**Exercise directions**: Reproduce the lines of the material from the line with "At which category" up to and including the line with "What is the maximum value shown in the chart?", leaving out any pictures.

**Supplied data**:

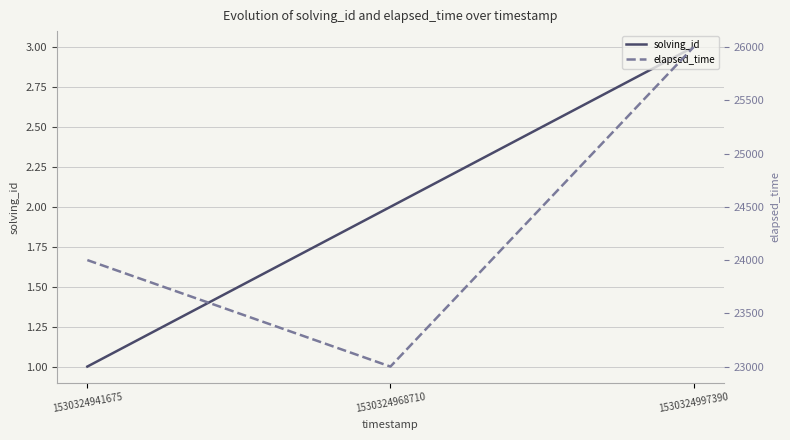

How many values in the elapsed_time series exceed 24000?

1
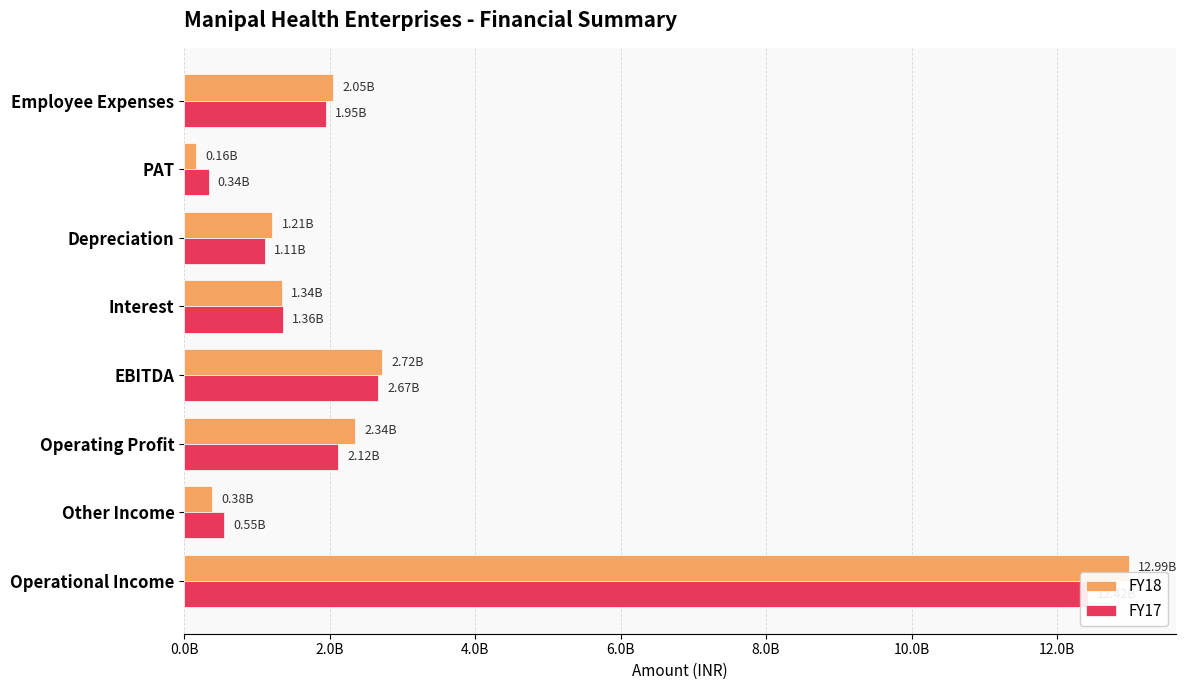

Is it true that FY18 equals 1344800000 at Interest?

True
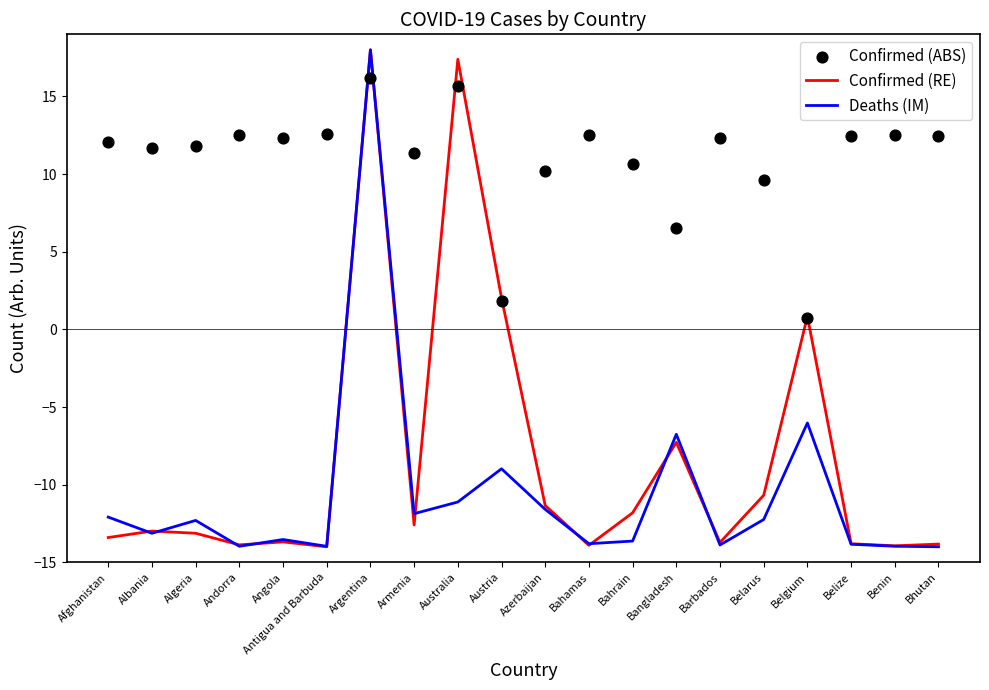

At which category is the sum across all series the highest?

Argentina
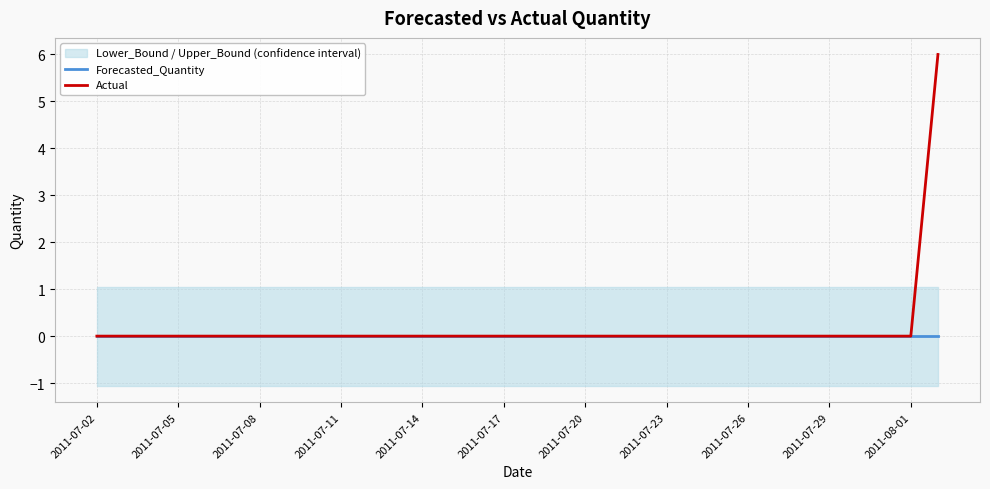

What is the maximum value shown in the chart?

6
---
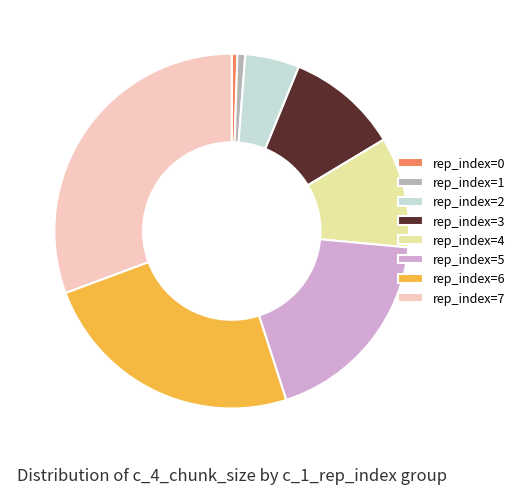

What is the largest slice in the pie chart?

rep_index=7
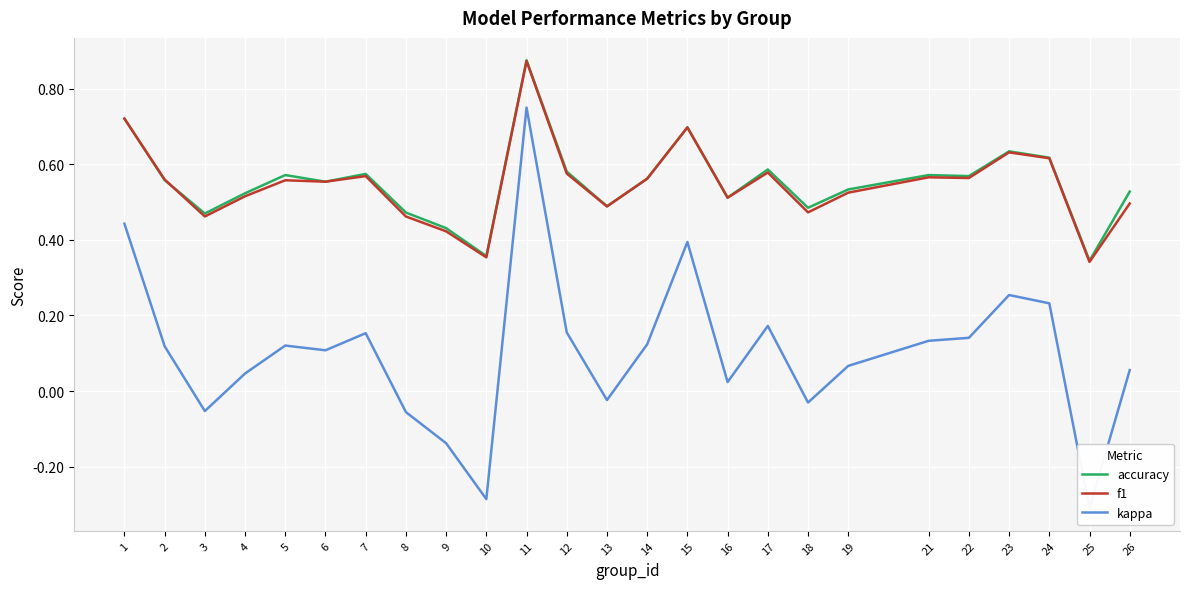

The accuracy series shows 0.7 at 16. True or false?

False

**Your solution**:
At which category is the sum across all series the highest?

Argentina

What is the maximum value shown in the chart?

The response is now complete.